In May 2014, Royal Caribbean exercised their option for a fourth Oasis-class ship, which became Symphony of the Seas. Steel cutting began in February 2015, and the name of the ship was announced in March 2017. The ship was delivered in April 2018.

In May 2016, Royal Caribbean signed an agreement for a fifth Oasis-class ship, later named Wonder of the Seas. Steel cutting began in April 2019, and the keel was laid in October 2019. The ship name was announced in October 2019. A hull section was built at Crist at Gdansk and delivered to the yard in November 2019. She was launched in September 2020. Wonder of the Seas entered service in March 2022 as the largest ship in the world. She initially offering Caribbean sailings from Ft. Lauderdale, FL before repositioning to Europe to offer Western Mediterranean sailings from Barcelona, Spain and Rome, Italy.
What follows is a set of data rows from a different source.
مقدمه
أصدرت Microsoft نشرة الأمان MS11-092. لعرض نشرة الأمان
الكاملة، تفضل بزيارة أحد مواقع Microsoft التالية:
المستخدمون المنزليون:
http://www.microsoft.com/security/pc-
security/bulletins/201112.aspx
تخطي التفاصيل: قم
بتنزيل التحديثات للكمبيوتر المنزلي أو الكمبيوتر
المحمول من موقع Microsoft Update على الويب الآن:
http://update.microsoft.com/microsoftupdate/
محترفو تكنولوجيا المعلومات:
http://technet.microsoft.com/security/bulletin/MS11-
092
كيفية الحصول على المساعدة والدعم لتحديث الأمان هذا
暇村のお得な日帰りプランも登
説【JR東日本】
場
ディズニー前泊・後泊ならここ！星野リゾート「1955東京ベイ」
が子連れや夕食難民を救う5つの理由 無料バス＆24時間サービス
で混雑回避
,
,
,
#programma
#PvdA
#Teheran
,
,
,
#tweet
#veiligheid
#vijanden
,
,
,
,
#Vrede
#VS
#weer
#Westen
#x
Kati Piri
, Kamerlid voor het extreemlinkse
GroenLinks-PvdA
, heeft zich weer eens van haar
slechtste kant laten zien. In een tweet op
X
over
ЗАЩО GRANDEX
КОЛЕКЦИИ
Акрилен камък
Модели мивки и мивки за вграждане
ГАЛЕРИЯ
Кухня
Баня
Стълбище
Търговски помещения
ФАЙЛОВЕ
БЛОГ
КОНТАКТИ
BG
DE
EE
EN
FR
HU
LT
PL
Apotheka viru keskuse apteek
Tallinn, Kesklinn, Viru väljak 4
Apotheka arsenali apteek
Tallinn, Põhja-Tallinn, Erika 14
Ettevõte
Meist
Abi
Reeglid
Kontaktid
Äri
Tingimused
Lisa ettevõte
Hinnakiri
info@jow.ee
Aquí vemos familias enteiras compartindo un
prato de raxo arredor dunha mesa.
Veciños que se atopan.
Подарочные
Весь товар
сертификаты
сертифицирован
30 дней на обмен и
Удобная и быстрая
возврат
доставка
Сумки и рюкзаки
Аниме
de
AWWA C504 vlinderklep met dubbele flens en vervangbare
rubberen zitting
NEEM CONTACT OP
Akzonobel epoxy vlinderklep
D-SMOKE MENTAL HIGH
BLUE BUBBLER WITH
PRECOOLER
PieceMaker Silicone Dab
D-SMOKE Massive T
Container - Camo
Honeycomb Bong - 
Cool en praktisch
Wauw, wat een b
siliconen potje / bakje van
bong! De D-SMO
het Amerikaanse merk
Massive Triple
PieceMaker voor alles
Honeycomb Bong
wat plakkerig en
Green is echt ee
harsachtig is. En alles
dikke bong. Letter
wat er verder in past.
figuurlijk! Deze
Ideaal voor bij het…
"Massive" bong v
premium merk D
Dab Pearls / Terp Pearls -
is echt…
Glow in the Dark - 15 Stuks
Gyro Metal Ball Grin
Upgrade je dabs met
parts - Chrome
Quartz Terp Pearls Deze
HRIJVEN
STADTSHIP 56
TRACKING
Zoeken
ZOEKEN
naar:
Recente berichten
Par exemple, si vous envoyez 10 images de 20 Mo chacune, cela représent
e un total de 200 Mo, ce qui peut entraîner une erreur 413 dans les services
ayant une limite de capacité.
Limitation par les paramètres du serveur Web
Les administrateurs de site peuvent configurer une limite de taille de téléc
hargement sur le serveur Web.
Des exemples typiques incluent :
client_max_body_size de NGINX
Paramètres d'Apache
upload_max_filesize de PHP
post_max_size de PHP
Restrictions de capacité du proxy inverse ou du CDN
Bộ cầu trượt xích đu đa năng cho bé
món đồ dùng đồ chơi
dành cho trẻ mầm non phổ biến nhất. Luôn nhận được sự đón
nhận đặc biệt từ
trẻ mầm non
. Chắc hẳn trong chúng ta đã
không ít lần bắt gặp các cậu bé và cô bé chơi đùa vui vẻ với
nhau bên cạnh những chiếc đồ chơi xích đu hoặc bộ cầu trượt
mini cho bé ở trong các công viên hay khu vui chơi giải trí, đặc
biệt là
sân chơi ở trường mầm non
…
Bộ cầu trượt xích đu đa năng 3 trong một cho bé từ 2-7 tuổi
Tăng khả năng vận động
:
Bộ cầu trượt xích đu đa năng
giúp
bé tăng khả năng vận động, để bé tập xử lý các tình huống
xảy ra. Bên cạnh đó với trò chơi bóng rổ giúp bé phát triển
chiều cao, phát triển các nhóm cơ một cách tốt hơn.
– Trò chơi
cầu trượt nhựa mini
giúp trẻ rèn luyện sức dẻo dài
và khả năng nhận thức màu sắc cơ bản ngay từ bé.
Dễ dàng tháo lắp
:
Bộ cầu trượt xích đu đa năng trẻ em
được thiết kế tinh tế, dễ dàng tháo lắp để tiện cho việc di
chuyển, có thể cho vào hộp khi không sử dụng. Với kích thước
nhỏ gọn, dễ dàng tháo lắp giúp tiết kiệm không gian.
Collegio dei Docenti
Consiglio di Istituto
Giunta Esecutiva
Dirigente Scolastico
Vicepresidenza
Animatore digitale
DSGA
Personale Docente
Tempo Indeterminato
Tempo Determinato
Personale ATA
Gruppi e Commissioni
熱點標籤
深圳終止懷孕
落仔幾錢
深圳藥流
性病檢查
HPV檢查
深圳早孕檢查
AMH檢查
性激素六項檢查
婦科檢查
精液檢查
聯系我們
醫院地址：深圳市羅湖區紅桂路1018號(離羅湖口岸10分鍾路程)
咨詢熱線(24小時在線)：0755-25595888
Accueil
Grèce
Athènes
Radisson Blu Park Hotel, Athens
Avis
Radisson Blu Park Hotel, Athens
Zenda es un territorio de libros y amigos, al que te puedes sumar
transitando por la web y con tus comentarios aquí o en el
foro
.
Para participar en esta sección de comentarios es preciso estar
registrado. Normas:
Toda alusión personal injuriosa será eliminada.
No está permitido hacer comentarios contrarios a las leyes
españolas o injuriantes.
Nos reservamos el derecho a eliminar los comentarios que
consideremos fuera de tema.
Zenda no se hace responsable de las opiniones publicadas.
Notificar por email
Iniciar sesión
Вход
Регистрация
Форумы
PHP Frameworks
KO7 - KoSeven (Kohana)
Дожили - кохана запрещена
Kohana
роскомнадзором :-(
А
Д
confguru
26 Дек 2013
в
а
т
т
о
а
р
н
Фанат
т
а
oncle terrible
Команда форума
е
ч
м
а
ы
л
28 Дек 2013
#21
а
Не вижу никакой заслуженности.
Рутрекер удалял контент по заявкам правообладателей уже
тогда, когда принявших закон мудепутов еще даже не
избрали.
In February 2019, Royal Caribbean Cruises Ltd. ordered a sixth Oasis-class ship, named Utopia of the Seas. Steel cutting began in Chantiers de l'Atlantique shipyard in April 2022. Keel laying was held in July 2022.

Negotiations about a seventh vessel, to be built as B35 and to be delivered in 2026, were stopped in 2020 because of the coronavirus pandemic. In February 2024, Royal Caribbean and Chantiers de l'Atlantique announced that they signed an agreement for a seventh Oasis Class ship to be delivered in 2028. The construction of the ship started on 23 October 2025.